Malta will have to adopt stricter financial discipline if it wants to avoid the suspension or cancellation of millions of euro in EU funds under new proposals unveiled yesterday.

According to the "economic governance" proposals, published by the European Commission, Brussels will be tightening its grip on member states' public finances to prevent another economic and financial meltdown similar to the one facing Greece.

In a first blueprint of the Commission's proposals, Brussels is recommending the introduction of sanctions, or Excessive Deficit Procedures (EDP), against those countries that repeatedly go beyond a debt equivalent to 60 per cent of their GDP - Malta currently stands at 70 per cent.

If member states, particularly those in the euro area like Malta, do not apply the recommendations, the Commission would start procedures for the suspension of EU aid and possible cancellation of funds.

During the last EU summit in Brussels earlier on this month, Malta had indicated it would go along with such proposals though some member states like the UK are still skeptical.

However, Malta, like other European countries, is not in the best of shapes financially; the Commission had already started procedures against it to reduce its deficit to under three per cent of GDP.

But the biggest problem lies with the soaring debt. Just this week, the Labour party pointed out that although the government's target was to end the year with a debt increase of €241 million, during the first five months it had already increased by €290 million, according to official statistics released last week.

Under the new agreement, member states would have to rein in these excesses or face the music.
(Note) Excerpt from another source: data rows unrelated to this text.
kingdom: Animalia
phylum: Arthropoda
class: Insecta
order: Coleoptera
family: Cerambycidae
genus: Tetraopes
Eurozone members especially would have to pay interest-bearing deposits into an EU fund if they ignore warnings to keep their public finances in order.

Until now, such internal sanctions have only been used to correct structural deficits and the EU generally turned a blind eye to growing public debts.

However, according to Economic and Monetary Affairs Commissioner Olli Rehn, this has to change as high debts in member states are putting the eurozone at risk.

Under the current rules, member states could already theoretically be fined for not sticking to the EU's financial rules but this sanction has never been imposed.

"We need more EU coordination but also a more rigorous implementation of the rules we have adopted, with dissuasive sanctions to prevent slippage and regain confidence," Mr Rehn told a press conference in Brussels yesterday.

According to the proposals, stricter surveillance of national budgets will also be introduced with member states having to report their projections on an annual basis and update Brussels on their strategies.

The Commission would then review the plans and issue recommendations to be included in the country's national budgets.

Among other proposals are "scorecards" to monitor macro-economic imbalances such as rising unit labour costs, housing market price bubbles and differences in real effective exchange rates inside the eurozone.